Maritime traditions have generated a vast number of words and phrases ever since the first boat put to sea. This seems a natural evolution when you consider a closed group of people communicating with each other about a specific set of needs. Over time, much of the nautical lexicon came ashore and infiltrated landlubber language. People use these words today having no idea of their salty origins – including phrases such as “the whole nine yards,” which means to fully execute a maneuver by reconfiguring all nine yard-arms of sail; or “to learn the ropes” – to figure out which lines control which pieces of shipboard rigging.
We don’t have so many sails and ropes to control anymore, but that doesn’t stop modern-day mariners from developing their own language. This usually changes from boat to boat, and most frequently is used as a code to refer to people or processes on board.
Mate Stuart can’t recall when it came to his attention, but insists every boat he has ever worked on has referred to the guests—either charter or private—as “The People;” sometimes “The Peeps” for short.
Stew Melanie explains, “Every charter I’ve ever done, we come up with code names for ‘The People.’ It’s not forced, but just a way of referring to people without having to say their names. One kid had the flu the whole time he was on board, so we called him DK for diseased kid. Another time we had people who showered three times a day so we called them the TCPIWs, short for The Cleanest People in the World.”
Bethany, a freelance chef, worked aboard a motor yacht with an open galley. Some guests had to walk through the galley to get to their cabin and frequently the boss or his wife would walk in for a snack. The crew had come up with a system to alert one other that a guest was in hearing range. “We weren’t doing anything wrong or even gossiping, but sometimes we would get loud or silly, and would forget people could hear us.”
Their solution: They would use the word “spatula” or “sugar mill” in a sentence, which signaled, “‘The People’ are approaching, stop talking about a drunken evening in Ibiza or complaining about mystery stains on the fitted sheets.”
It isn’t all about ‘The People,’ though. “Taking out the trash” can mean sneaking down the dock for a cigarette and doing a “freezer dive” involves attempting to find something the chef knows is in the back or bottom of a deep freeze.

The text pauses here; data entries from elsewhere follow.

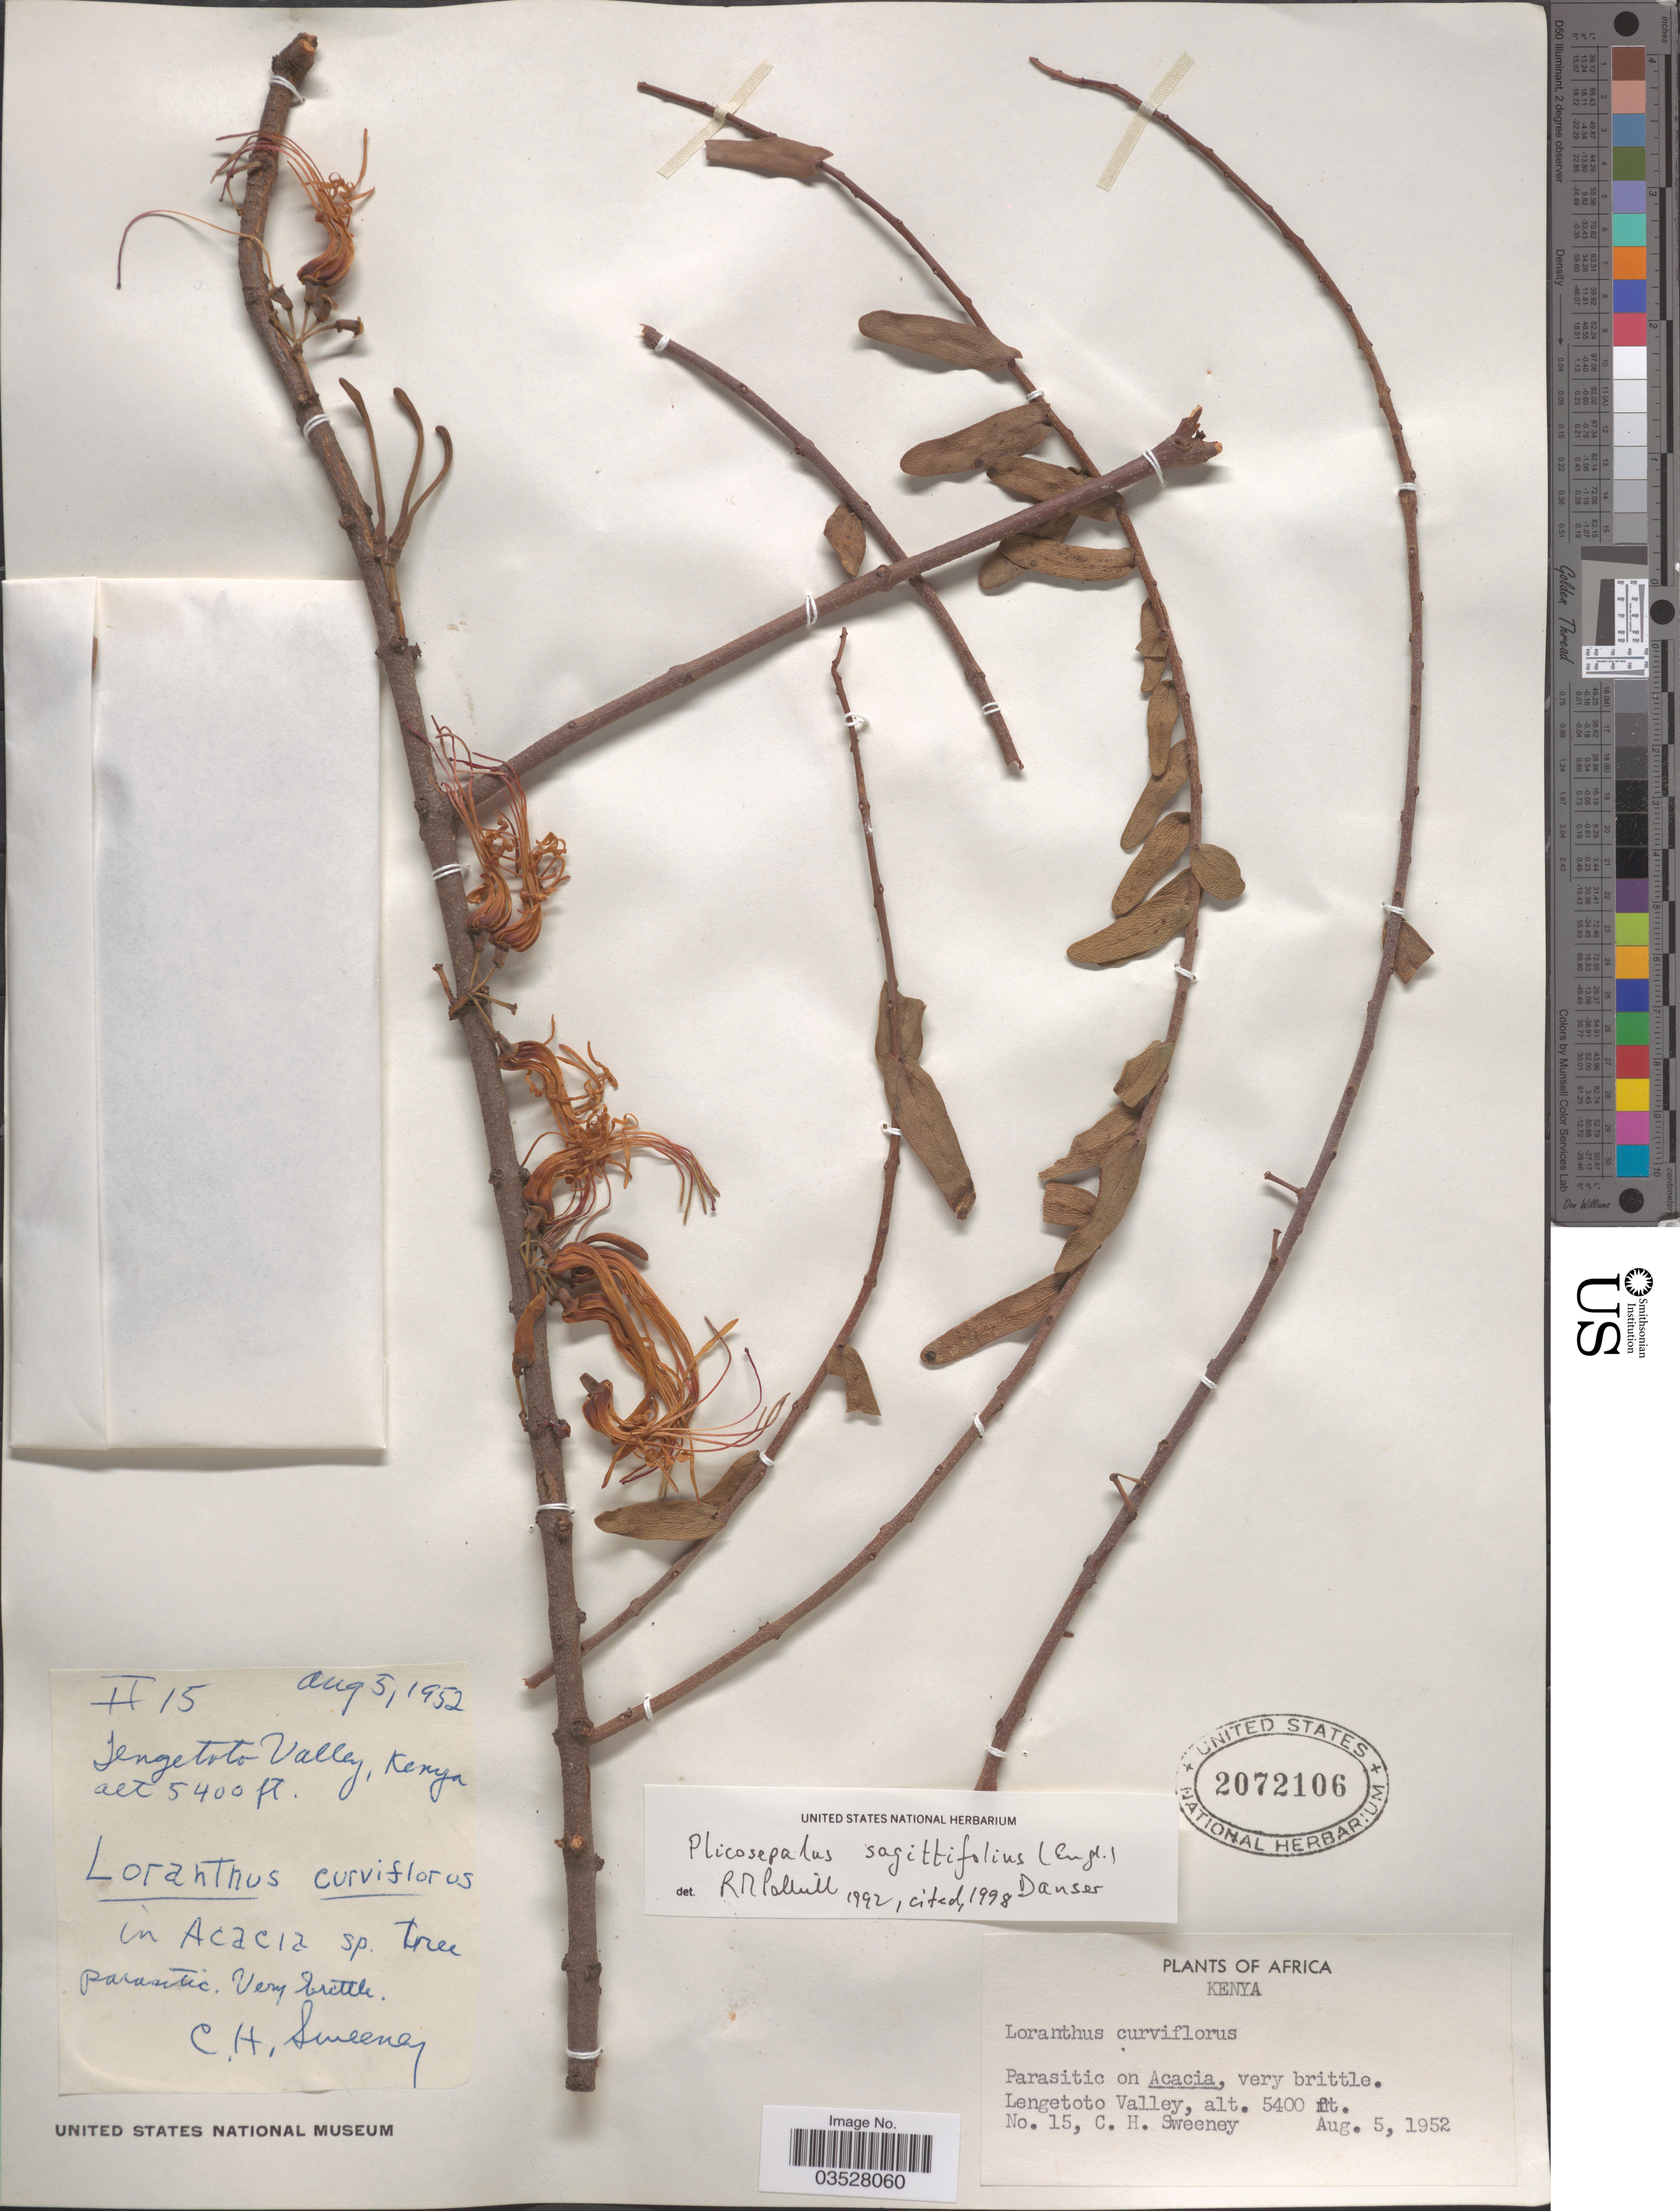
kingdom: Plantae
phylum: Tracheophyta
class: Magnoliopsida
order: Santalales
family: Loranthaceae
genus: Plicosepalus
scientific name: Plicosepalus sagittifolius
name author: (Engl.) Danser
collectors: C. Sweeney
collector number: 15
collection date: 1952-08-05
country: Kenya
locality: Lengetoto Valley.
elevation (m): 1646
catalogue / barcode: US 2072106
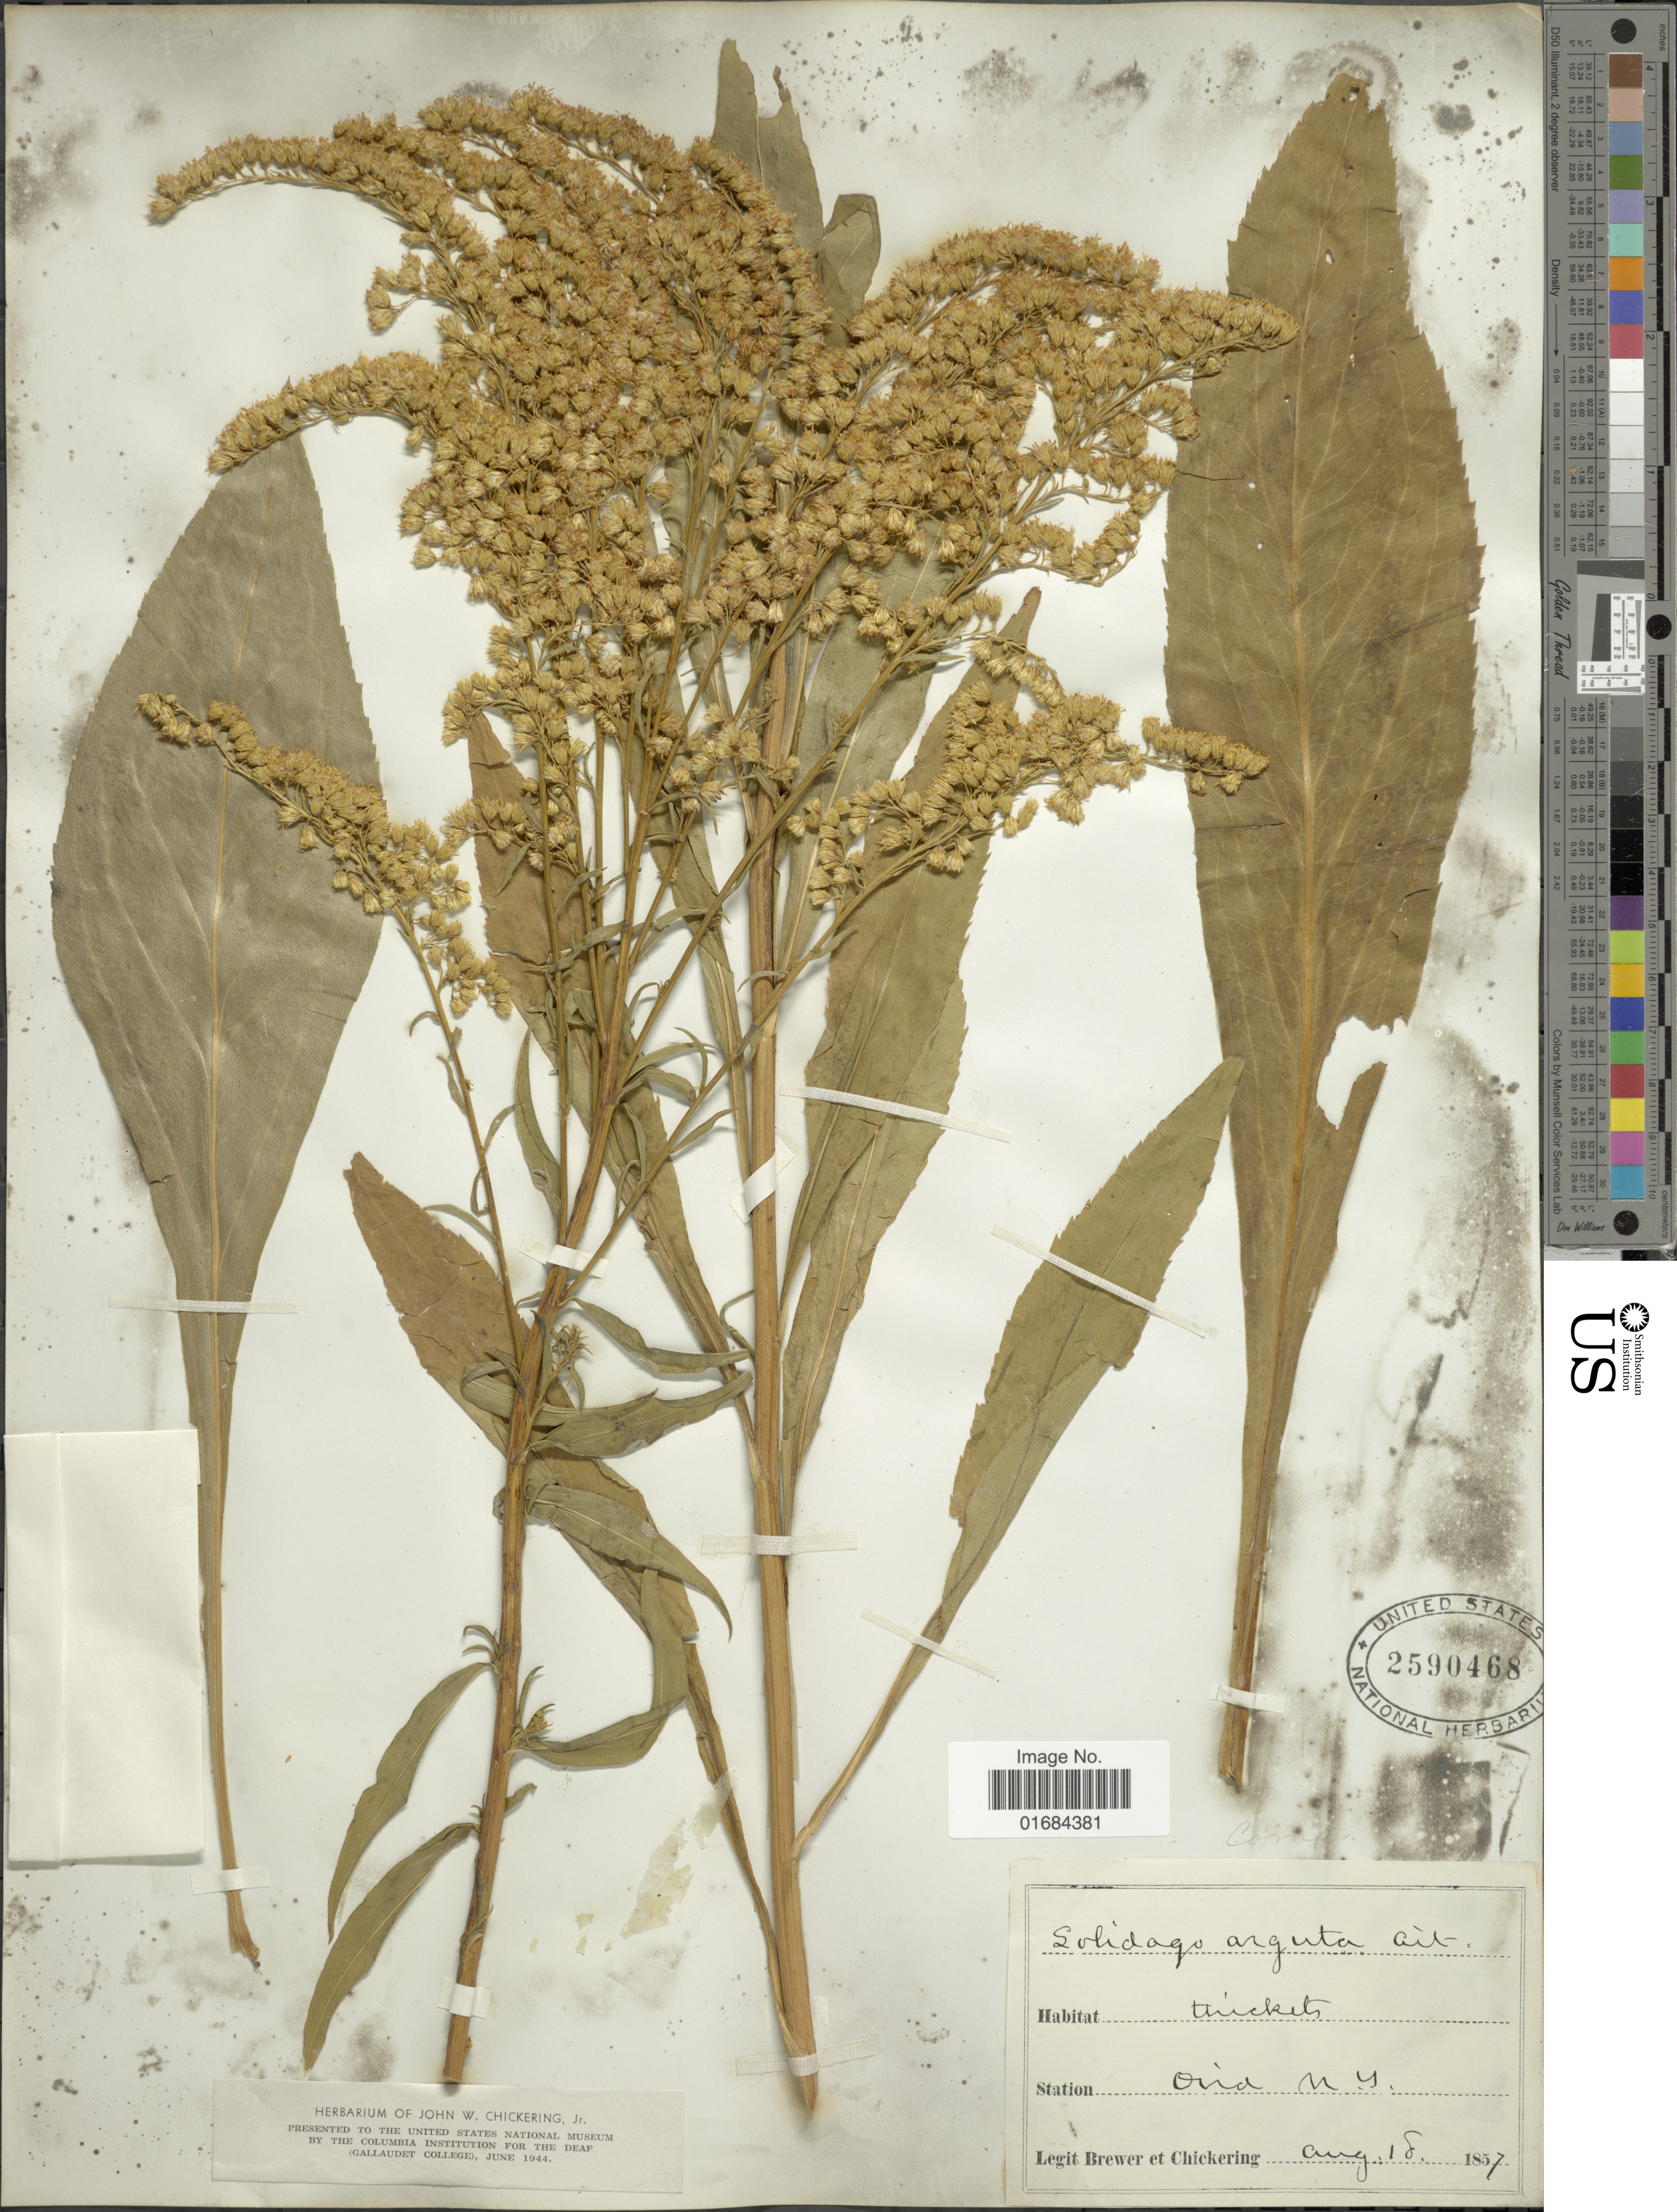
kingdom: Plantae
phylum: Tracheophyta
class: Magnoliopsida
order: Asterales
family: Asteraceae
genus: Solidago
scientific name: Solidago arguta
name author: Aiton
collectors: -. Brewer & -. Chickering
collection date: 1857-08-18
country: United States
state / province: New York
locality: Ovid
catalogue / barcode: US 2590468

Stuart, an eight-year veteran of the industry, says every boat has a different term for the clandestine cocktails snuck after ‘The People’s’ needs have been met. One boat gave it the straightforward name, “Happy Hour,” while on another, with supposedly dry crew quarters, the crew would pour wine into mugs and called it “Coffee Time.”
The one term that appears to be uniform across the industry describes the activity performed when the guests depart the vessel at the end of the trip: “Happy Dance.”
This codified language isn’t necessarily foolproof and should be used with extreme care.
Bethany cooked aboard a yacht with an international crew and a very unkind guest among “The People.” The Dutch stew had been teaching the crew naughty words in her native tongue, so this particular guest was known as Mrs. [part of anatomy][another part of anatomy] in the crew quarters.
The mate had been away on family business. Returning mid-charter, he had to jump into a game already in play. One day he was overheard saying “Good morning, Mrs. [part of anatomy][another part of anatomy], can I get you some coffee?”
“We never knew if she understood what he said. She was Danish, but fluent in several languages.” Bethany paused before adding, “She didn’t leave a tip.”
What are some of the secret code words on board your boat?